(Measuring device reading data)
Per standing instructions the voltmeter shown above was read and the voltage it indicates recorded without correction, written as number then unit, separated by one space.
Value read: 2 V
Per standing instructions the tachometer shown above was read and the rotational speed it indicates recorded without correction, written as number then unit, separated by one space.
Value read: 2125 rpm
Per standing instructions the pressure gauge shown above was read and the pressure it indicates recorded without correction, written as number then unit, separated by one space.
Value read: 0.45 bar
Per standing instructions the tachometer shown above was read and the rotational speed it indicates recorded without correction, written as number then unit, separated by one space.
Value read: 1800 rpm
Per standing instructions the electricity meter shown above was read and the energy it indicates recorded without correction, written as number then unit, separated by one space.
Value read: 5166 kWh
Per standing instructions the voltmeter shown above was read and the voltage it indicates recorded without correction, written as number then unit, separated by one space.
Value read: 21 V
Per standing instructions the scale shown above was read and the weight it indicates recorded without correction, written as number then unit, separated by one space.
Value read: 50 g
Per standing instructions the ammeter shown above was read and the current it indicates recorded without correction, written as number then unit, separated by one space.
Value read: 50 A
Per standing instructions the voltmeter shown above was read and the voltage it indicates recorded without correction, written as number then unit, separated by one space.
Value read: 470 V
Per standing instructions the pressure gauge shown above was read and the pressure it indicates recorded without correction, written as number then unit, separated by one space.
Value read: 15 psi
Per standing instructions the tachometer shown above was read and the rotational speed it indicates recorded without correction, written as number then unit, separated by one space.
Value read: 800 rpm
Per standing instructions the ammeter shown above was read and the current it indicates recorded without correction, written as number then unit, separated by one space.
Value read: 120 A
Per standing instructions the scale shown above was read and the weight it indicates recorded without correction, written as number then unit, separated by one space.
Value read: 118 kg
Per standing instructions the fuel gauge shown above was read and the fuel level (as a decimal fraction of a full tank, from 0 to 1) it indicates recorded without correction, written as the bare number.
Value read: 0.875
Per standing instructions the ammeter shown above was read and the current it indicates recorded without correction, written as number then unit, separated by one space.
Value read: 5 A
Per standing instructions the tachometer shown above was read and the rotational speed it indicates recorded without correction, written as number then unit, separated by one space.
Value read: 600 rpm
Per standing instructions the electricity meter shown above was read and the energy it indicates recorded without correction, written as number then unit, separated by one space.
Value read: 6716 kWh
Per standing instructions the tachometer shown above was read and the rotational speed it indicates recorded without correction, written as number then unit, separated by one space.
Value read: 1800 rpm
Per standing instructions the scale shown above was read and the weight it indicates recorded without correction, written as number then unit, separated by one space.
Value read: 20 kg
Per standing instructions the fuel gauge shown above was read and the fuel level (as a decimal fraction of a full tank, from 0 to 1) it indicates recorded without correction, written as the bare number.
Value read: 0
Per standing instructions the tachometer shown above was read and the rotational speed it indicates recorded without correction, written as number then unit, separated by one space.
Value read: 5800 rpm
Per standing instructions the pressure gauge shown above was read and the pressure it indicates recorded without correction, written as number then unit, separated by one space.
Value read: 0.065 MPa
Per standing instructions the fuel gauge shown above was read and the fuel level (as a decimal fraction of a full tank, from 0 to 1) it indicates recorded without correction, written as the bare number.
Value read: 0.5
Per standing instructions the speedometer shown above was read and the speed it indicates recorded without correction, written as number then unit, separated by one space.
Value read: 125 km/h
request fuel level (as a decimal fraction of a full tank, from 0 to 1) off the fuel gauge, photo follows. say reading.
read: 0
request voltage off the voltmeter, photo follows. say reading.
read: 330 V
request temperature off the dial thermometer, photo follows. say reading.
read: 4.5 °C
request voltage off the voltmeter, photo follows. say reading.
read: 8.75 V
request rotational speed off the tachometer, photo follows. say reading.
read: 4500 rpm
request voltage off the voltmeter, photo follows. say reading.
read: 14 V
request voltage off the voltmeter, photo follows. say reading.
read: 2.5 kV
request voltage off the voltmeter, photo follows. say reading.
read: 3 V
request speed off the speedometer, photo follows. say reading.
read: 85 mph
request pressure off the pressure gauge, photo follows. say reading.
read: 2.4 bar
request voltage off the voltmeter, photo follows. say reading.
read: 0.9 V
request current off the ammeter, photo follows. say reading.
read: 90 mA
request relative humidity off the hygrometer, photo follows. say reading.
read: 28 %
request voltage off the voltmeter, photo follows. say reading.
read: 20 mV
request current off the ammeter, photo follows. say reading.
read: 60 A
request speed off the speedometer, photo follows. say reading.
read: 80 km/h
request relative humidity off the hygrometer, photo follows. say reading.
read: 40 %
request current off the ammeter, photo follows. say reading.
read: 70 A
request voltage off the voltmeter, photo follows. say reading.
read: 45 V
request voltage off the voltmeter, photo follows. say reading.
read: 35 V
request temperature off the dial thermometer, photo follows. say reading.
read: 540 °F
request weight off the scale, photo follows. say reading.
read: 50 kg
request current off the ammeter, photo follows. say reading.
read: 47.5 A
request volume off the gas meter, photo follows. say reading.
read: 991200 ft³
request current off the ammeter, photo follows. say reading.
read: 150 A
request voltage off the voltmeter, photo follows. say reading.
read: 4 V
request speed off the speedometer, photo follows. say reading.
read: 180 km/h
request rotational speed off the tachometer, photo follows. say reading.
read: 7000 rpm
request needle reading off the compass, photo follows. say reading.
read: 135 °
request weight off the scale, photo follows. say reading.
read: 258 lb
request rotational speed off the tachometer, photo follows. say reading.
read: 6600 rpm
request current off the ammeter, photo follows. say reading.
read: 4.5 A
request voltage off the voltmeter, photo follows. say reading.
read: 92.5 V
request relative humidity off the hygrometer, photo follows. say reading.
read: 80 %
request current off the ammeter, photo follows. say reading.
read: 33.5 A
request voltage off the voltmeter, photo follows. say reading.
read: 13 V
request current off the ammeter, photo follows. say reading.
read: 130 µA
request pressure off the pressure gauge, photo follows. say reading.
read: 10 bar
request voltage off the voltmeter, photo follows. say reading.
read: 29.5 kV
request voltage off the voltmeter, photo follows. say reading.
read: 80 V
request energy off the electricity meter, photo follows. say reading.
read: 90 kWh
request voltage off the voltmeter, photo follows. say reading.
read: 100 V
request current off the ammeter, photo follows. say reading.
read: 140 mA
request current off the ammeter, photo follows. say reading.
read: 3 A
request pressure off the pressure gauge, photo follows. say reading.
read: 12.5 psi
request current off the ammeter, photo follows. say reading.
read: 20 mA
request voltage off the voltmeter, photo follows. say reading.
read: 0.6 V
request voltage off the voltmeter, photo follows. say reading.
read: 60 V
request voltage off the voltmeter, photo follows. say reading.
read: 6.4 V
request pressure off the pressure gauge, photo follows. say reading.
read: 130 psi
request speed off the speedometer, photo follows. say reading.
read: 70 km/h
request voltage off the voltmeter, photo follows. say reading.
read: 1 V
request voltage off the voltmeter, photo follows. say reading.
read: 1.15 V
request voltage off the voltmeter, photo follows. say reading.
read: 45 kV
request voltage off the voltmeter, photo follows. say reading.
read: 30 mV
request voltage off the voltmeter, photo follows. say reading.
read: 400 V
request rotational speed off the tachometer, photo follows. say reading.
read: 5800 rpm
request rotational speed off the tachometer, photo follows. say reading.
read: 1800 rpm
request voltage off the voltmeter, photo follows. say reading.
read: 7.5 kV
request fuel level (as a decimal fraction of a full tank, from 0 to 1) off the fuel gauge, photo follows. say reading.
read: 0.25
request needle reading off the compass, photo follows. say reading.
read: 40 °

*PROMPT*
Update all of the records by changing every occurrence of "voltmeter" to "voltage meter", keeping everything else as it stands.

*REPLY TO THE EXERCISE*
Per standing instructions the voltage meter shown above was read and the voltage it indicates recorded without correction, written as number then unit, separated by one space.
Value read: 2 V
Per standing instructions the tachometer shown above was read and the rotational speed it indicates recorded without correction, written as number then unit, separated by one space.
Value read: 2125 rpm
Per standing instructions the pressure gauge shown above was read and the pressure it indicates recorded without correction, written as number then unit, separated by one space.
Value read: 0.45 bar
Per standing instructions the tachometer shown above was read and the rotational speed it indicates recorded without correction, written as number then unit, separated by one space.
Value read: 1800 rpm
Per standing instructions the electricity meter shown above was read and the energy it indicates recorded without correction, written as number then unit, separated by one space.
Value read: 5166 kWh
Per standing instructions the voltage meter shown above was read and the voltage it indicates recorded without correction, written as number then unit, separated by one space.
Value read: 21 V
Per standing instructions the scale shown above was read and the weight it indicates recorded without correction, written as number then unit, separated by one space.
Value read: 50 g
Per standing instructions the ammeter shown above was read and the current it indicates recorded without correction, written as number then unit, separated by one space.
Value read: 50 A
Per standing instructions the voltage meter shown above was read and the voltage it indicates recorded without correction, written as number then unit, separated by one space.
Value read: 470 V
Per standing instructions the pressure gauge shown above was read and the pressure it indicates recorded without correction, written as number then unit, separated by one space.
Value read: 15 psi
Per standing instructions the tachometer shown above was read and the rotational speed it indicates recorded without correction, written as number then unit, separated by one space.
Value read: 800 rpm
Per standing instructions the ammeter shown above was read and the current it indicates recorded without correction, written as number then unit, separated by one space.
Value read: 120 A
Per standing instructions the scale shown above was read and the weight it indicates recorded without correction, written as number then unit, separated by one space.
Value read: 118 kg
Per standing instructions the fuel gauge shown above was read and the fuel level (as a decimal fraction of a full tank, from 0 to 1) it indicates recorded without correction, written as the bare number.
Value read: 0.875
Per standing instructions the ammeter shown above was read and the current it indicates recorded without correction, written as number then unit, separated by one space.
Value read: 5 A
Per standing instructions the tachometer shown above was read and the rotational speed it indicates recorded without correction, written as number then unit, separated by one space.
Value read: 600 rpm
Per standing instructions the electricity meter shown above was read and the energy it indicates recorded without correction, written as number then unit, separated by one space.
Value read: 6716 kWh
Per standing instructions the tachometer shown above was read and the rotational speed it indicates recorded without correction, written as number then unit, separated by one space.
Value read: 1800 rpm
Per standing instructions the scale shown above was read and the weight it indicates recorded without correction, written as number then unit, separated by one space.
Value read: 20 kg
Per standing instructions the fuel gauge shown above was read and the fuel level (as a decimal fraction of a full tank, from 0 to 1) it indicates recorded without correction, written as the bare number.
Value read: 0
Per standing instructions the tachometer shown above was read and the rotational speed it indicates recorded without correction, written as number then unit, separated by one space.
Value read: 5800 rpm
Per standing instructions the pressure gauge shown above was read and the pressure it indicates recorded without correction, written as number then unit, separated by one space.
Value read: 0.065 MPa
Per standing instructions the fuel gauge shown above was read and the fuel level (as a decimal fraction of a full tank, from 0 to 1) it indicates recorded without correction, written as the bare number.
Value read: 0.5
Per standing instructions the speedometer shown above was read and the speed it indicates recorded without correction, written as number then unit, separated by one space.
Value read: 125 km/h
request fuel level (as a decimal fraction of a full tank, from 0 to 1) off the fuel gauge, photo follows. say reading.
read: 0
request voltage off the voltage meter, photo follows. say reading.
read: 330 V
request temperature off the dial thermometer, photo follows. say reading.
read: 4.5 °C
request voltage off the voltage meter, photo follows. say reading.
read: 8.75 V
request rotational speed off the tachometer, photo follows. say reading.
read: 4500 rpm
request voltage off the voltage meter, photo follows. say reading.
read: 14 V
request voltage off the voltage meter, photo follows. say reading.
read: 2.5 kV
request voltage off the voltage meter, photo follows. say reading.
read: 3 V
request speed off the speedometer, photo follows. say reading.
read: 85 mph
request pressure off the pressure gauge, photo follows. say reading.
read: 2.4 bar
request voltage off the voltage meter, photo follows. say reading.
read: 0.9 V
request current off the ammeter, photo follows. say reading.
read: 90 mA
request relative humidity off the hygrometer, photo follows. say reading.
read: 28 %
request voltage off the voltage meter, photo follows. say reading.
read: 20 mV
request current off the ammeter, photo follows. say reading.
read: 60 A
request speed off the speedometer, photo follows. say reading.
read: 80 km/h
request relative humidity off the hygrometer, photo follows. say reading.
read: 40 %
request current off the ammeter, photo follows. say reading.
read: 70 A
request voltage off the voltage meter, photo follows. say reading.
read: 45 V
request voltage off the voltage meter, photo follows. say reading.
read: 35 V
request temperature off the dial thermometer, photo follows. say reading.
read: 540 °F
request weight off the scale, photo follows. say reading.
read: 50 kg
request current off the ammeter, photo follows. say reading.
read: 47.5 A
request volume off the gas meter, photo follows. say reading.
read: 991200 ft³
request current off the ammeter, photo follows. say reading.
read: 150 A
request voltage off the voltage meter, photo follows. say reading.
read: 4 V
request speed off the speedometer, photo follows. say reading.
read: 180 km/h
request rotational speed off the tachometer, photo follows. say reading.
read: 7000 rpm
request needle reading off the compass, photo follows. say reading.
read: 135 °
request weight off the scale, photo follows. say reading.
read: 258 lb
request rotational speed off the tachometer, photo follows. say reading.
read: 6600 rpm
request current off the ammeter, photo follows. say reading.
read: 4.5 A
request voltage off the voltage meter, photo follows. say reading.
read: 92.5 V
request relative humidity off the hygrometer, photo follows. say reading.
read: 80 %
request current off the ammeter, photo follows. say reading.
read: 33.5 A
request voltage off the voltage meter, photo follows. say reading.
read: 13 V
request current off the ammeter, photo follows. say reading.
read: 130 µA
request pressure off the pressure gauge, photo follows. say reading.
read: 10 bar
request voltage off the voltage meter, photo follows. say reading.
read: 29.5 kV
request voltage off the voltage meter, photo follows. say reading.
read: 80 V
request energy off the electricity meter, photo follows. say reading.
read: 90 kWh
request voltage off the voltage meter, photo follows. say reading.
read: 100 V
request current off the ammeter, photo follows. say reading.
read: 140 mA
request current off the ammeter, photo follows. say reading.
read: 3 A
request pressure off the pressure gauge, photo follows. say reading.
read: 12.5 psi
request current off the ammeter, photo follows. say reading.
read: 20 mA
request voltage off the voltage meter, photo follows. say reading.
read: 0.6 V
request voltage off the voltage meter, photo follows. say reading.
read: 60 V
request voltage off the voltage meter, photo follows. say reading.
read: 6.4 V
request pressure off the pressure gauge, photo follows. say reading.
read: 130 psi
request speed off the speedometer, photo follows. say reading.
read: 70 km/h
request voltage off the voltage meter, photo follows. say reading.
read: 1 V
request voltage off the voltage meter, photo follows. say reading.
read: 1.15 V
request voltage off the voltage meter, photo follows. say reading.
read: 45 kV
request voltage off the voltage meter, photo follows. say reading.
read: 30 mV
request voltage off the voltage meter, photo follows. say reading.
read: 400 V
request rotational speed off the tachometer, photo follows. say reading.
read: 5800 rpm
request rotational speed off the tachometer, photo follows. say reading.
read: 1800 rpm
request voltage off the voltage meter, photo follows. say reading.
read: 7.5 kV
request fuel level (as a decimal fraction of a full tank, from 0 to 1) off the fuel gauge, photo follows. say reading.
read: 0.25
request needle reading off the compass, photo follows. say reading.
read: 40 °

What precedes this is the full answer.